Я отвернулась, пряча улыбку; к лицу прихлынул жар. Кровать скрипнула: он встал и поцеловал меня в макушку.
– Пойду проверю, работает ли водопровод. Может, примем душ. – На пороге он ухмыльнулся: – Порознь, разумеется.
Я вся запылала, и это ощущение ничуть не уменьшилось к его возвращению. Он открыл шкаф и вынул оттуда полотенце, черные хлопчатобумажные штаны и зеленую футболку.
– Работает, – сообщил он, протянув мне одежду. – Шмотки будут великоваты, но ты, наверное, хочешь переодеться.
– Спасибо.
– Соседняя дверь.
Белокафельная ванная сияла чистотой. Я успела забыть, что такое отдельная ванная. Раздевшись, я осторожно шагнула под душ. Вода была теплой и приятной; у водостока она бурлила уже красной. Я вся была в крови из-за многочисленных огнестрельных ран.
Из душа я вышла чистой и гладкой; единственным изъяном была изуродованная грудь. Натянула на себя одежду Каллума, расчесала волосы. Потом собрала свою одежду и бросила в угол его комнаты.
Он перестилал постель; светло-серое белье было таким мягким на вид, что мне сразу захотелось забраться под одеяло.
– Я подумал, что тебе захочется поспать, – сказал Каллум, надевая последнюю наволочку. – Ложись запросто, а я пойду в душ.
Я кивнула, но когда он вышел, села за его стол. Взяв электронную рамку, я нажала на кнопку и вывела на экран первый снимок.
Это был Каллум.
Типа.
У Каллума-человека были пышные всклокоченные волосы и светло-карие глаза, на лице застыла непринужденная улыбка. Он обнимал какого-то паренька, но я могла смотреть только на него. На его нечистую кожу и дурацкую улыбку; на невинность, которой он буквально лучился.

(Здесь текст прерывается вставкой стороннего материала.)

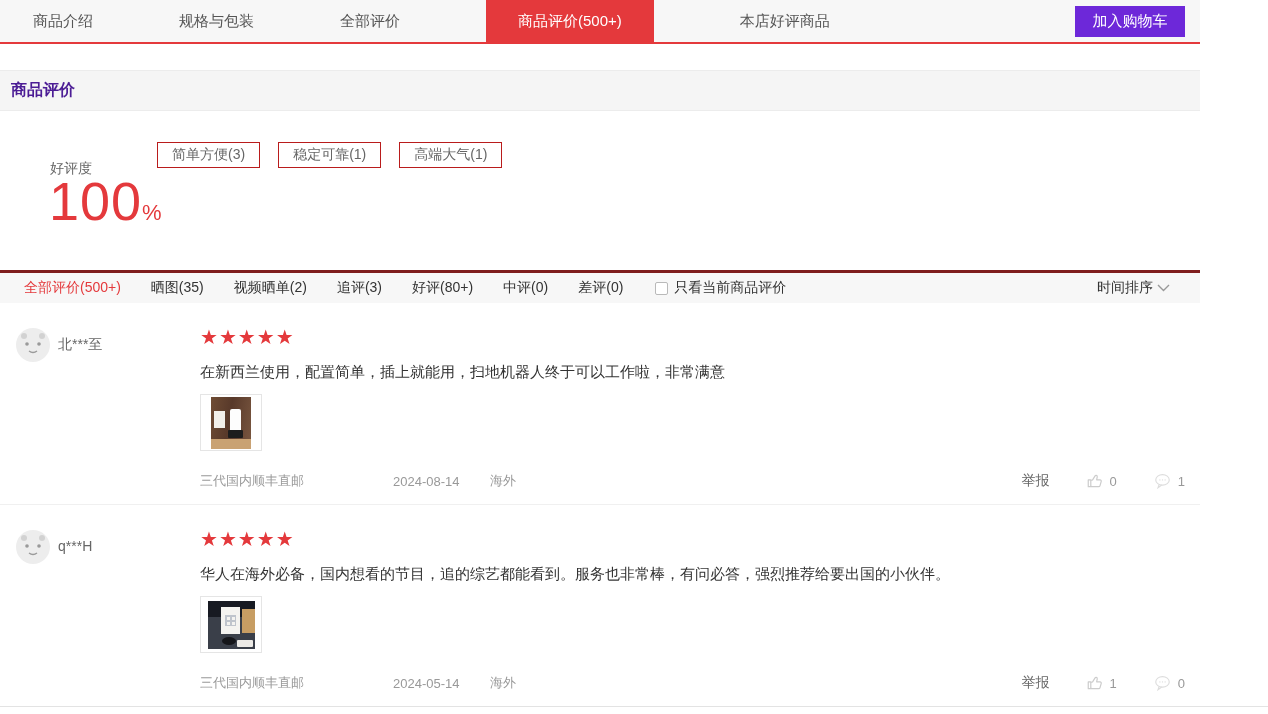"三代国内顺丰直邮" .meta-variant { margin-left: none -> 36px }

Прежде его кожа была темнее. Рибуты выглядели более бледными – знак прикосновения смерти, – но я редко это замечала. В людях горел некий свет, и лишь кончина могла потушить его.
Я надавила на кнопку и пролистала десятки фотографий Каллума с друзьями. Узнать его было почти невозможно.
Каллум подошел сзади, я подняла голову и испытала чуть ли не облегчение оттого, что он был таким, каким я его узнала. Лицо, суровое и волевое, не имело ничего общего с мальчишкой на фото. Взгляд его темных глаз рыскал по комнате – очевидно, теперь уже инстинктивно, в поисках съестного. Он заглянул через мое плечо, нахмурился и потянулся за рамкой.